You’re now better protected online, as Cloudflare moves to block AI bots from scraping websites without permission. The internet infrastructure company announced on July 1 that AI web crawlers will be blocked by default across its platform. This change is part of a broader effort to help content creators control how their work is used, especially by artificial intelligence companies that may access and use online content for training without approval.
AI access will now require your permission
If you host your website through Cloudflare, you’ll automatically block known AI bots unless you choose otherwise. When you set up a new domain, you’ll be asked whether you want to allow these crawlers access to your site. This means you’re no longer at risk of having your content scraped by AI models without awareness.
Cloudflare is testing a new “Pay Per Crawl” programme with selected publishers and creators to give you more control. You can set a fee for AI companies that want to access your content through this. The companies can then decide whether to pay the fee or look elsewhere. While it’s not yet open to all users, Cloudflare says this trial ensures that content is used “correctly—with permission and compensation.”
More tools to protect your website
You may recall that Cloudflare began letting users block AI crawlers in 2023. At the time, it only affected bots that respected your website’s robots.txt file — an instruction manual for crawlers that isn’t legally enforceable. But not all bots play fair.
So, later that year, Cloudflare introduced a way to block all AI bots — even those that ignore your robots.txt settings. That setting is now turned on by default for new Cloudflare customers. If you’ve been concerned about AI scraping, this gives you extra safety from the start.
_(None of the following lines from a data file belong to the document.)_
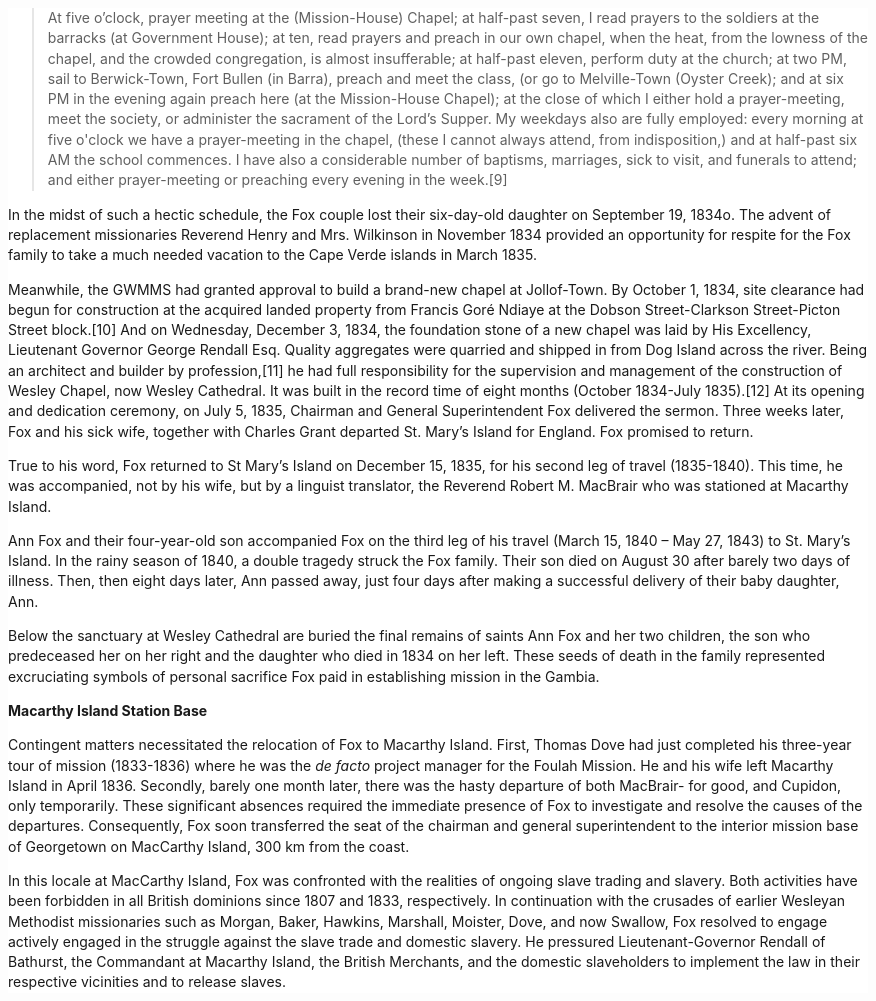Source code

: >At five o’clock, prayer meeting at the (Mission-House) Chapel; at half-past seven, I read prayers to the soldiers at the barracks (at Government House); at ten, read prayers and preach in our own chapel, when the heat, from the lowness of the chapel, and the crowded congregation, is almost insufferable; at half-past eleven, perform duty at the church; at two PM, sail to Berwick-Town, Fort Bullen (in Barra), preach and meet the class, (or go to Melville-Town (Oyster Creek); and at six PM in the evening again preach here (at the Mission-House Chapel); at the close of which I either hold a prayer-meeting, meet the society, or administer the sacrament of the Lord’s Supper. My weekdays also are fully employed: every morning at five o'clock we have a prayer-meeting in the chapel, (these I cannot always attend, from indisposition,) and at half-past six AM the school commences. I have also a considerable number of baptisms, marriages, sick to visit, and funerals to attend; and either prayer-meeting or preaching every evening in the week.[9]

In the midst of such a hectic schedule, the Fox couple lost their six-day-old daughter on September 19, 1834o. The advent of replacement missionaries Reverend Henry and Mrs. Wilkinson in November 1834 provided an opportunity for respite for the Fox family to take a much needed vacation to the Cape Verde islands in March 1835.

Meanwhile, the GWMMS had granted approval to build a brand-new chapel at Jollof-Town. By October 1, 1834, site clearance had begun for construction at the acquired landed property from Francis Goré Ndiaye at the Dobson Street-Clarkson Street-Picton Street block.[10] And on Wednesday, December 3, 1834, the foundation stone of a new chapel was laid by His Excellency, Lieutenant Governor George Rendall Esq. Quality aggregates were quarried and shipped in from Dog Island across the river. Being an architect and builder by profession,[11] he had full responsibility for the supervision and management of the construction of Wesley Chapel, now Wesley Cathedral. It was built in the record time of eight months (October 1834-July 1835).[12] At its opening and dedication ceremony, on July 5, 1835, Chairman and General Superintendent Fox delivered the sermon. Three  weeks later, Fox and his sick wife, together with Charles Grant departed St. Mary’s Island for England. Fox promised to return.

True to his word, Fox returned to St Mary’s Island on December 15, 1835, for his second leg of travel (1835-1840). This time, he was accompanied, not by his wife, but by a linguist translator, the Reverend Robert M. MacBrair who was stationed at Macarthy Island.

Ann Fox and their four-year-old son accompanied Fox on the third leg of his travel (March 15, 1840 – May 27, 1843) to St. Mary’s Island. In the rainy season of 1840, a double tragedy struck the Fox family. Their son died on August 30 after barely two days of illness. Then, then eight days later, Ann passed away, just four days after making a successful delivery of their baby daughter, Ann.

Below the sanctuary at Wesley Cathedral are buried the final remains of saints Ann Fox and her two children, the son who predeceased her on her right and the daughter who died in 1834 on her left. These seeds of death in the family represented excruciating symbols of personal sacrifice Fox paid in establishing mission in the Gambia.

**Macarthy Island Station Base**

Contingent matters necessitated the relocation of Fox to Macarthy Island. First, Thomas Dove had just completed his three-year tour of mission (1833-1836) where he was the *de facto* project manager for the Foulah Mission. He and his wife left Macarthy Island in April 1836. Secondly, barely one month later, there was the hasty departure of both MacBrair- for good, and Cupidon, only temporarily. These significant absences required the immediate presence of Fox to investigate and resolve the causes of the departures. Consequently, Fox soon transferred the seat of the chairman and general superintendent to the interior mission base of Georgetown on MacCarthy Island, 300 km from the coast.

In this locale at MacCarthy Island, Fox was confronted with the realities of ongoing slave trading and slavery. Both activities have been forbidden in all British dominions since 1807 and 1833, respectively. In continuation with the crusades of earlier Wesleyan Methodist missionaries such as Morgan, Baker, Hawkins, Marshall, Moister, Dove, and now Swallow, Fox resolved to engage actively engaged in the struggle against the slave trade and domestic slavery. He pressured Lieutenant-Governor Rendall of Bathurst, the Commandant at Macarthy Island, the British Merchants, and the domestic slaveholders to implement the law in their respective vicinities and to release slaves.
Cloudflare uses its own list of known AI crawlers to spot which bots to block. On top of that, they launched a quirky new feature in March: an “AI Labyrinth.” When an unauthorised AI crawler tries to access a site, it gets lost in a maze of redirects and dead ends, keeping it away from your content.
Major publishers support Cloudflare’s efforts
Several well-known companies, including The Associated Press, Fortune, The Atlantic, Stack Overflow, and Quora, have already signed on to Cloudflare’s anti-crawler initiative. These websites, like yours, are concerned about the shift in how people find information online. Users are increasingly turning to AI chatbots instead of traditional search engines.
“People trust the AI more over the last six months, which means they’re not reading original content,” Cloudflare CEO Matthew Prince said at a recent Axios Live event. That shift could hurt publishers, especially if their content is used without credit or payment.
Cloudflare is working with AI companies to identify and verify their crawlers to address this. The goal is to ensure these bots clearly explain their purpose, whether for training models, answering questions, or powering search tools. Once you know what a crawler wants your content for, you can decide whether to allow it.
Prince said, “Original content is what makes the Internet one of the greatest inventions in the last century, and we have to come together to protect it. AI crawlers have been scraping content without limits. Our goal is to put the power back in the hands of creators, while still helping AI companies innovate.”